Glomus tumor localized in the pulp of the finger

Other tumors were less common. Relatively interesting were nerve tumors, all of which were schwannomas (n = 7). Four of them were localized in the median nerve, two in the ulnar nerve on the forearm, and one arose from the digital nerve on the index finger. Five of these tumors were preoperatively diagnosed as involving the nerve, but two were found incidentally during operation.
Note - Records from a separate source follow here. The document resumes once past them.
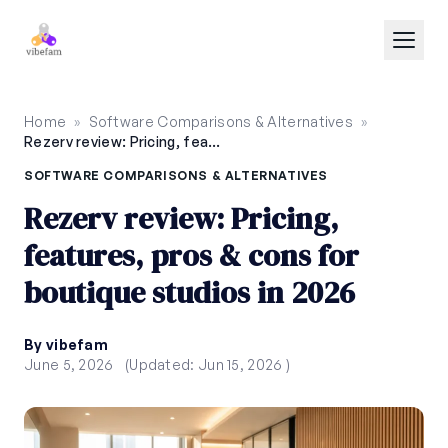
Skip to main content
Home
»
Software Comparisons & Alternatives
»
Rezerv review: Pricing, features, pros & cons for boutique studios in 2026
SOFTWARE COMPARISONS & ALTERNATIVES
Rezerv review: Pricing,
features, pros & cons for
boutique studios in 2026
By vibefam
June 5, 2026
(Updated: Jun 15, 2026 )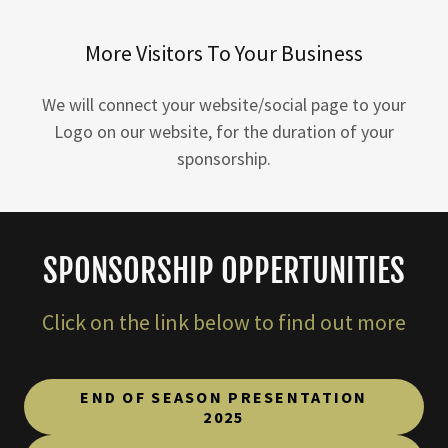
More Visitors To Your Business
We will connect your website/social page to your
Logo on our website, for the duration of your
sponsorship.
SPONSORSHIP OPPERTUNITIES
Click on the link below to find out more
END OF SEASON PRESENTATION
2025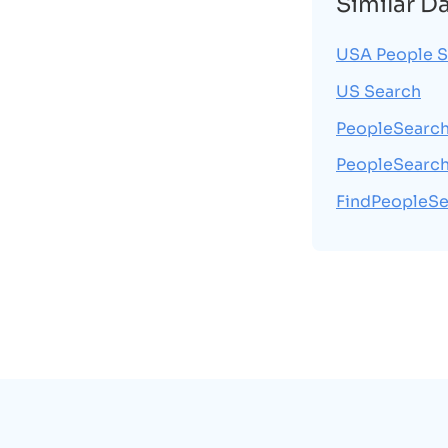
Similar D
USA People S
US Search
PeopleSearc
PeopleSearc
FindPeopleSe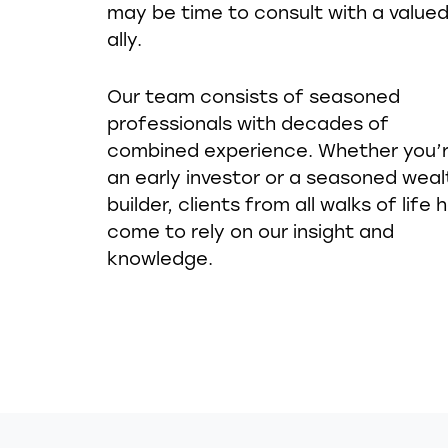
may be time to consult with a value
ally.
Our team consists of seasoned
professionals with decades of
combined experience. Whether you’
an early investor or a seasoned weal
builder, clients from all walks of life 
come to rely on our insight and
knowledge.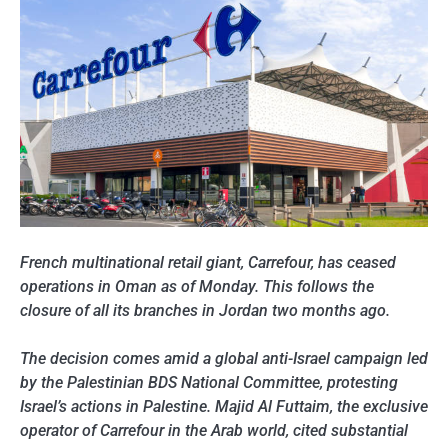
French multinational retail giant, Carrefour, has ceased
operations in Oman as of Monday. This follows the
closure of all its branches in Jordan two months ago.
The decision comes amid a global anti-Israel campaign led
by the Palestinian BDS National Committee, protesting
Israel’s actions in Palestine. Majid Al Futtaim, the exclusive
operator of Carrefour in the Arab world, cited substantial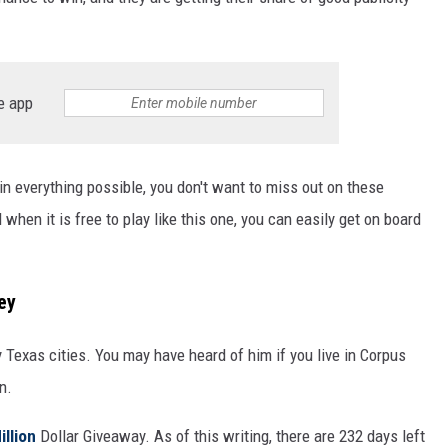
e app
win everything possible, you don't want to miss out on these
 when it is free to play like this one, you can easily get on board
ey
Texas cities. You may have heard of him if you live in Corpus
n.
illion
Dollar Giveaway. As of this writing, there are 232 days left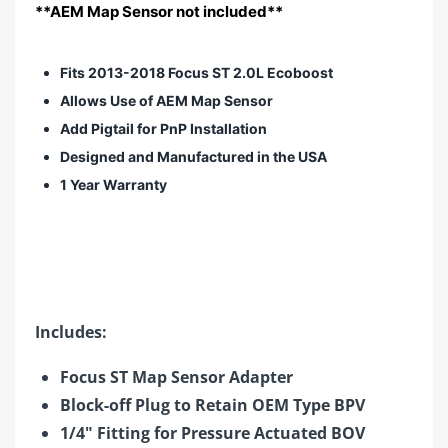
**AEM Map Sensor not included**
Fits 2013-2018 Focus ST 2.0L Ecoboost
Allows Use of AEM Map Sensor
Add Pigtail for PnP Installation
Designed and Manufactured in the USA
1 Year Warranty
Includes:
Focus ST Map Sensor Adapter
Block-off Plug to Retain OEM Type BPV
1/4" Fitting for Pressure Actuated BOV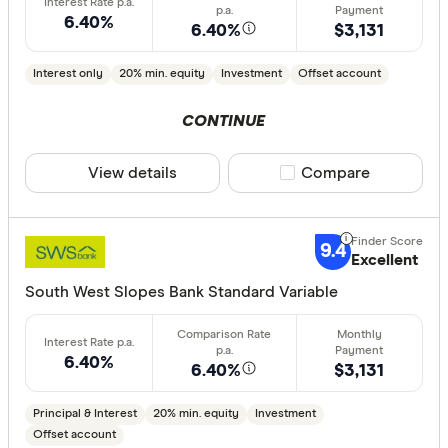
6.40%
6.40%
$3,131
Special offer
Interest only
20% min. equity
Investment
Offset account
Finder Re
CONTINUE
All offers
View details
Compare product sele
Compare
Lender
9.4
Excellent
All provide
South West Slopes Bank Standard Variable
AMP Bank
ANZ
6.40%
6.40%
$3,131
Arab Bank 
Principal & Interest
20% min. equity
Investment
Athena Ho
Offset account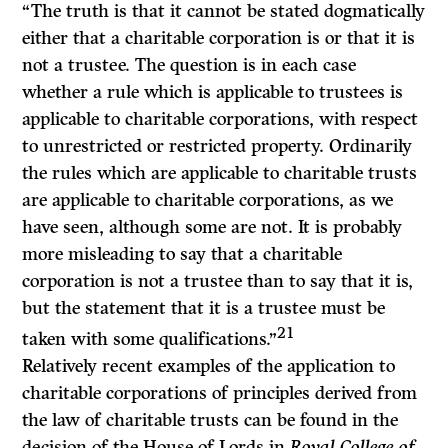
“The truth is that it cannot be stated dogmatically
either that a charitable corporation is or that it is
not a trustee. The question is in each case
whether a rule which is applicable to trustees is
applicable to charitable corporations, with respect
to un­restricted or restricted property. Ordinarily
the rules which are applicable to charitable trusts
are applicable to charitable corporations, as we
have seen, although some are not. It is probably
more misleading to say that a charitable
corporation is not a trustee than to say that it is,
but the statement that it is a trustee must be
21
taken with some qualifications.”
Relatively recent examples of the application to
charitable corporations of principles derived from
the law of charitable trusts can be found in the
decision of the House of Lords in
Royal College of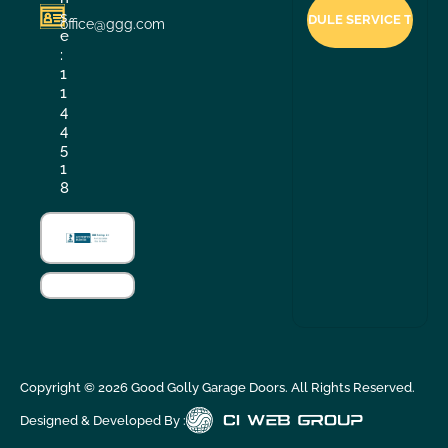
s
office@ggg.com
e
:
1
1
4
4
5
1
8
Copyright ©
2026
Good Golly Garage Doors. All Rights Reserved.
Designed & Developed By :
In all cases, tumors were enucleated from the nerve without compromising nerve structure and function (Figs. 7a, b, c, d, and e).

Fig. 7
figure 7

a Schwannoma of the ulnar nerve found incidentally in a patient operated on for cubital tunnel syndrome. b Enucleation of the tumor from the ulnar nerve. c View of the nerve after removal of the tumor. d, e Schwannoma of the median nerve

Two malignancies were diagnosed postoperatively among 246 excised tumors (0.8 %). In both cases, at presentation the lesion looked innocent and was considered benign. This finding confirms the necessity of a histological examination of most tumors after removal, except for typical-looking ganglia. Doubts may arise when treating patients with asymptomatic, slow-growing soft tissue tumors that are thought to be benign. We are fairy frequently faced with this problem in our ambulatory practice. Most of these patients do not wish to have surgery and observation is one of the accepted options in these cases. Additional imaging (i.e., ultrasonography or magnetic resonance imaging) may make the diagnosis more accurate, but is associated with higher costs and is never 100 % reliable. Excisional biopsy of a tumor in the finger or wrist does not differ from its definitive removal, and is not recommended in small lesions. Sluijmer et al. suggested that the hand surgeon’s preoperative diagnosis without imaging is usually correct prior to excision of a mass in the hand. Discrepant diagnoses are usually benign and do not alter treatment [3]. These findings support observation as a reasonable option in innocent-looking, slow-growing tumors of the hand; however, this approach is not commonly accepted.